Rosenbaum is acting as the banker-historian of Fift - he has formalized a story of Fift's emotional states so as to optimally influence zir rating with us, the audience, who are thus drawn into Rosenbaum's world's economy, experiencing the operation of emotional accounting. If we don't have Book Two, how does that change how we feel about Fift's choice at the end of Book One? What does this story look like in Shria's emotional accounting, who gets rejected there, and is Rosenbaum successfully showing "another kind of balance" between Shria and Fift, in which neither has to be Supplanted, but both come off as sympathetic?

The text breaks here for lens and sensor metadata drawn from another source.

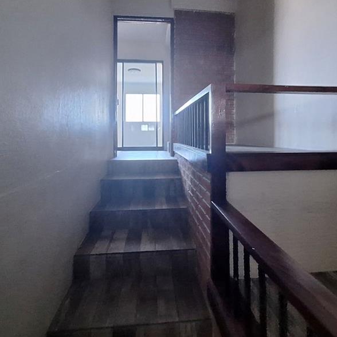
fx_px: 220
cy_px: 131
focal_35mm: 20
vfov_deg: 73.8
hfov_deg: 74.8
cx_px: 174
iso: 400
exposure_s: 1/24
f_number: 2.2
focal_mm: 1.74
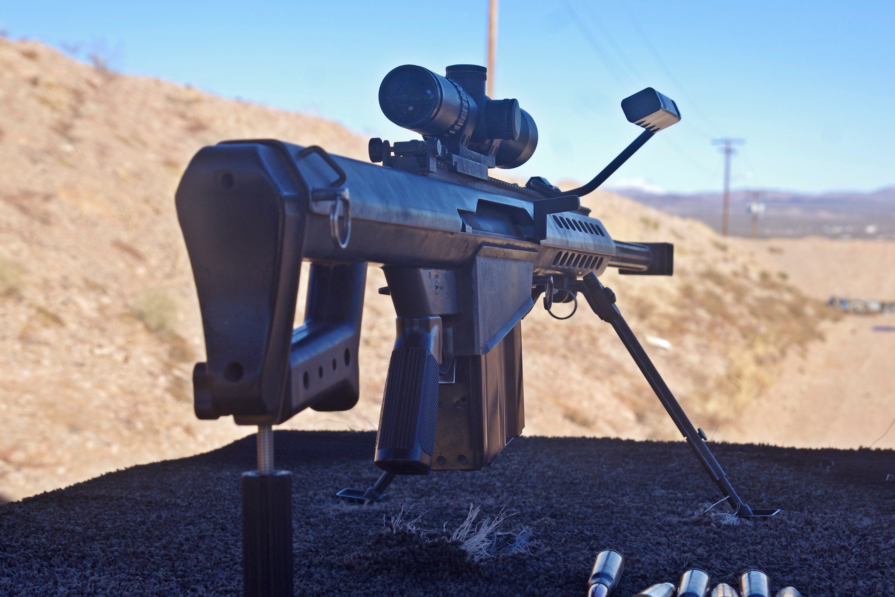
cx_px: 519
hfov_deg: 28.4
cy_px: 344
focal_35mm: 71
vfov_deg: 19.2
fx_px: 1765
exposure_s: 1/350
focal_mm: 38.13
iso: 200
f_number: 5.6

What about in Pip's accounting, who is most decidedly rejected of any of the adults, but comes around at the end with a "guarded smile", "exactly the expression ze had when ze supervised the unfolding of a satisfyingly nonlinear sequence of banking-historical transactions". If Fift's rejection of Pip's scripting of their conversations with the attackers is in some ways a rejection of the whole system as laid out in the epigraph, that someone has to lose and someone has to win every encounter, that this is the heartbeat of the world - if part of the point of the Shelterings in Book Two is to create spaces outside of the economy, where there are no ratings and privacy makes a different kind of interaction possible - and for the first time in Book Two we get to see an interaction of siblings, which has ostensibly been so central to the world but we haven't gotten to see, and it doesn't look so much like struggle and supplanting but like growth - if even Pip agrees that Fift's story "works" - then I think Rosenbaum is drawing attention to the constructed, fictional nature of Fift's story specifically to make sure we're thinking about "emotional accounting", and what kind of stories it is possible to tell - specifically to undermine the epigraph, and say that the heartbeat of the world can be something other than displacement and struggle, something more like openness, solidarity, and hope.